Idle Observations about Japanese Pop Fiction

Jinako Carigiri

6/24/2019

2 Comments

 
            I’ve been interested for a while in writing about a certain character from Fate/Extra CCC, and particularly how she ties narrative elements to strictly mechanical level design. As it happens, the character—one Jinako Carigiri—made a reappearance last week in the fourth chapter of Fate/Grand Order: Cosmos in the Lostbelt, Yuga Kshetra. Jinako’s role in Yuga Kshetra is a really excellent example of how to reuse a character with an already-complete character arc in a later work, so I’ve decided to take this opportunity to roll the two topics into one.
Neet
            Jinako starts off as something of a cliché. She’s both a “hikikomori” and a “Neet”—terms that are sometimes used interchangeably but technically mean different things. The term “hikikomori” is a nominalization of the verb “hikikomoru,” which means to physically hide away or seal oneself off. Hikikomori are people who never leave their homes. It’s something of a social phenomenon and issue in Japan right now and as a result the character type pops up in Japanese fiction with some regularity. They’re often portrayed in fiction as having some form of agoraphobia, though I don’t know how strongly agoraphobia and being a hikikomori are correlated in reality.

• _Given instruction_:
In the post about Jinako Carigiri, what does the verb "hikikomoru" mean?

• _Available data_:

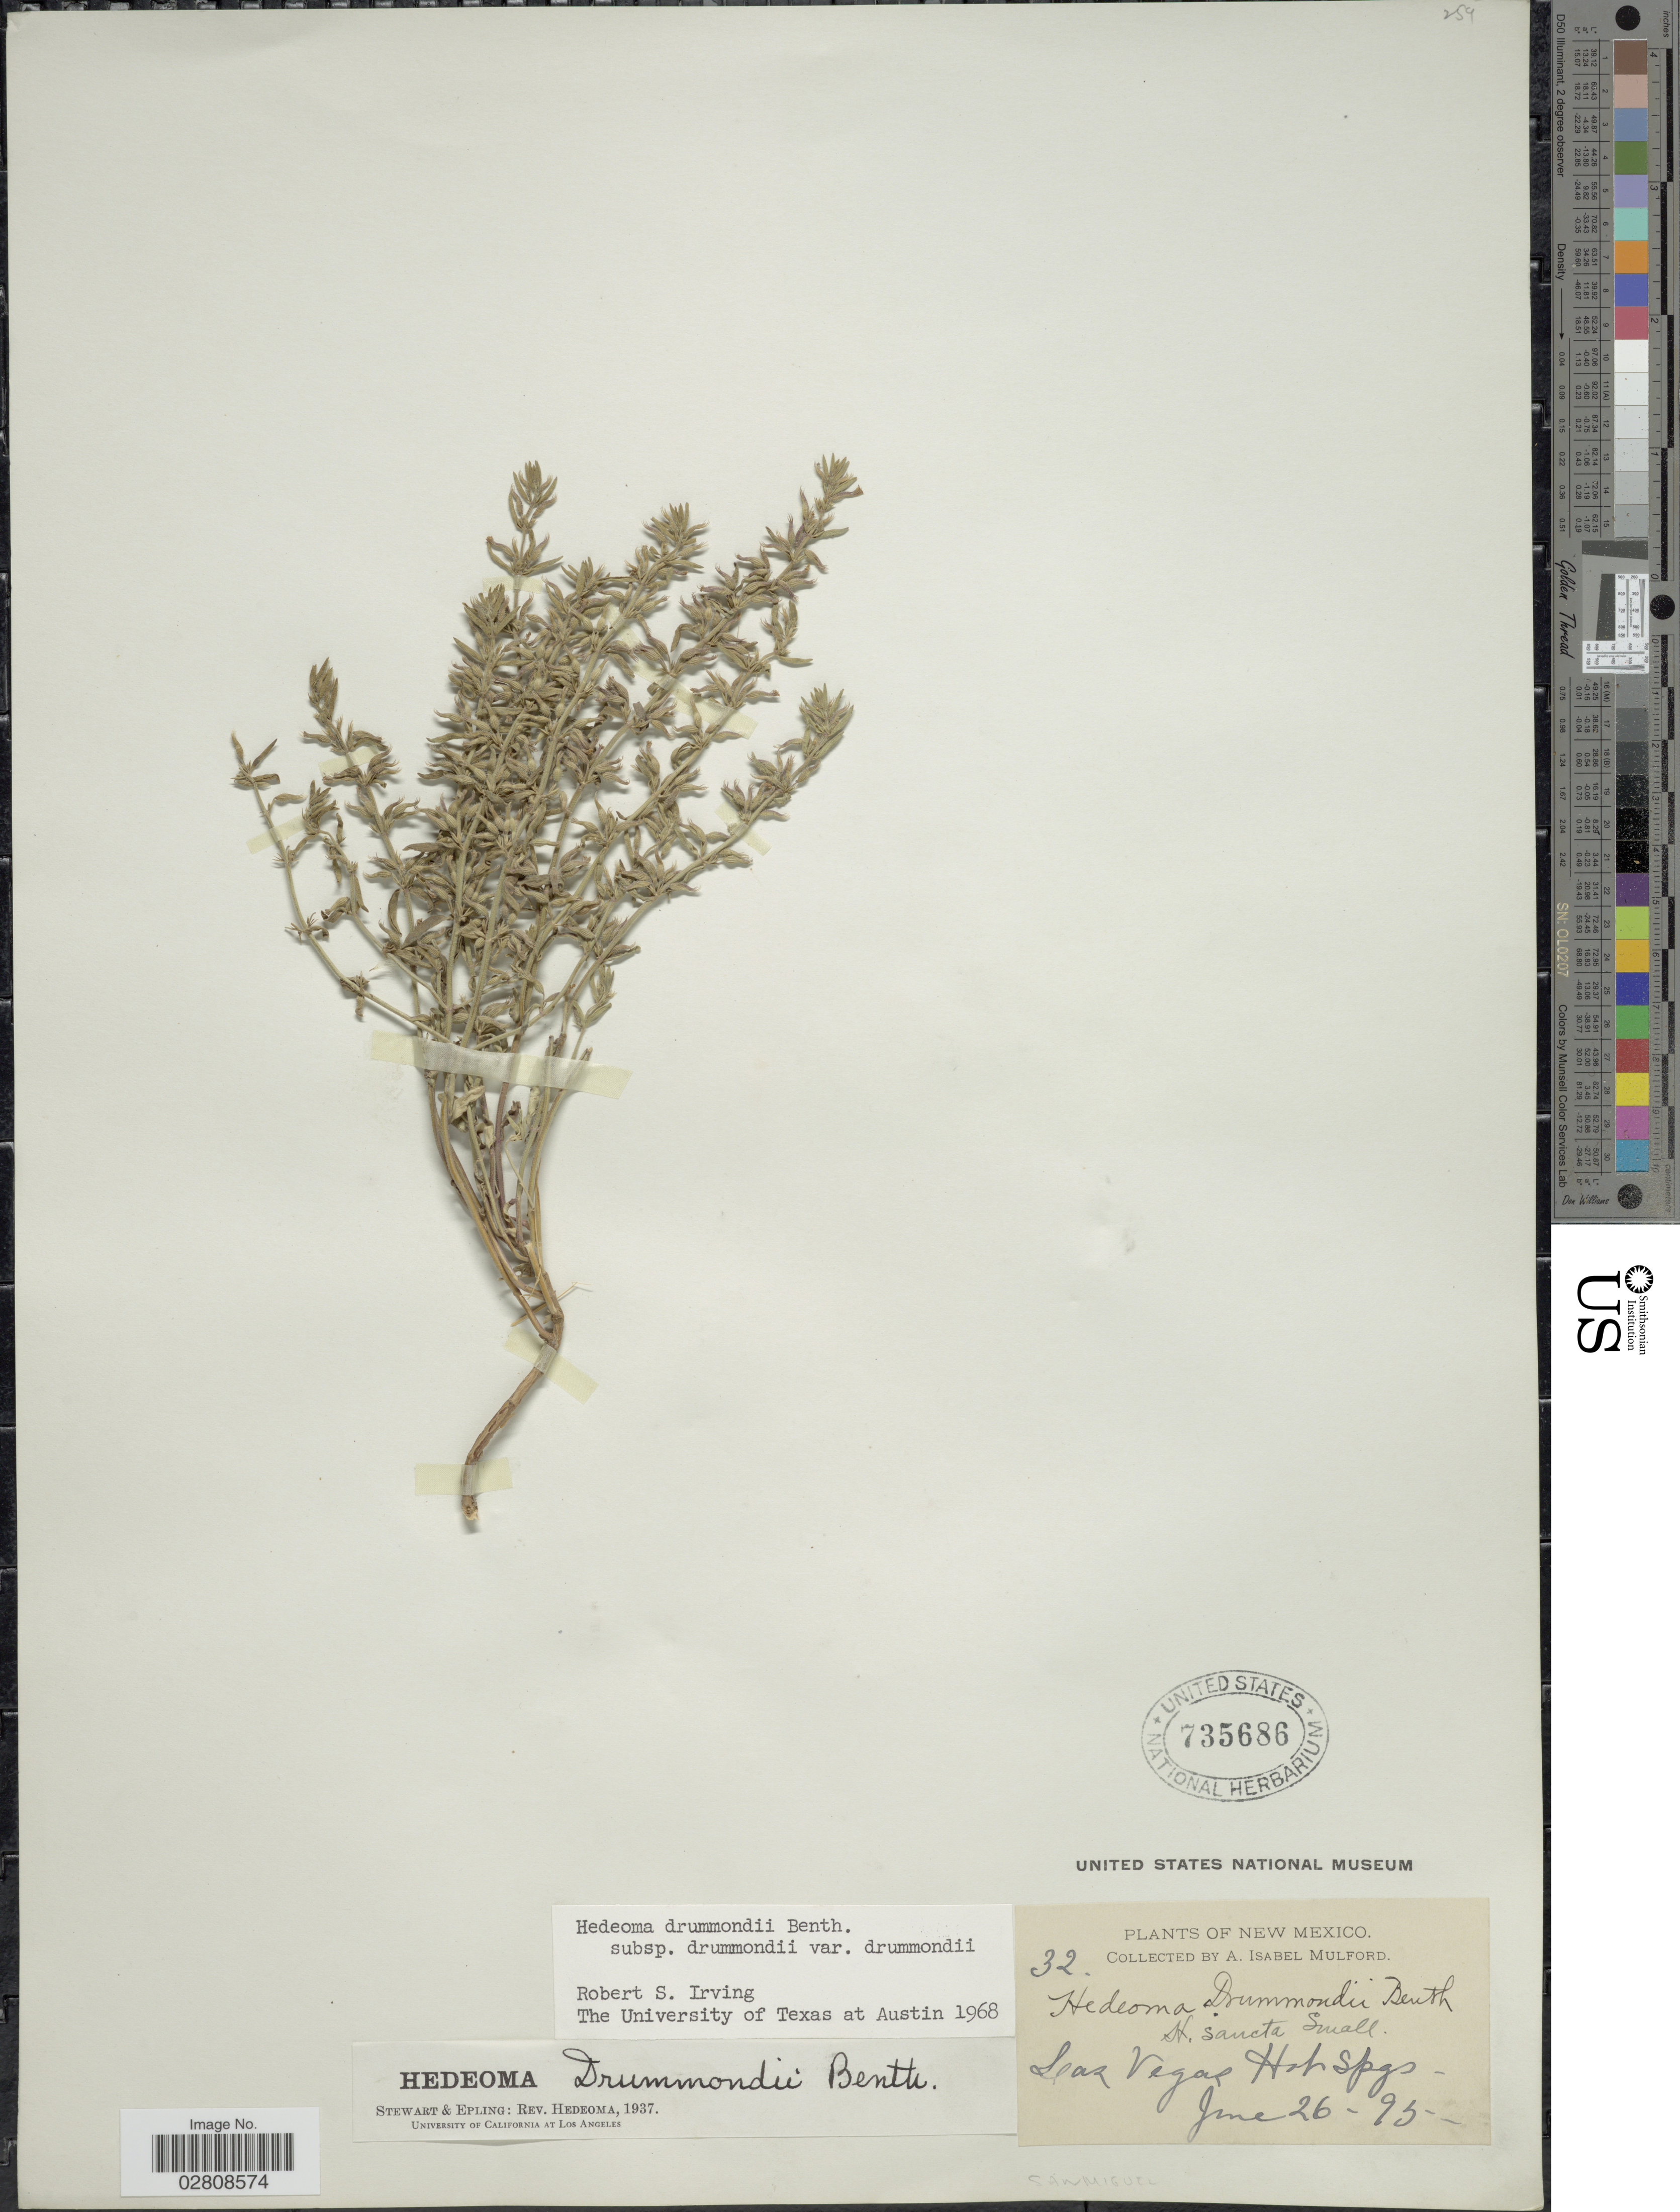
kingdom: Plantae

• _Full output_:
To physically hide away or seal oneself off.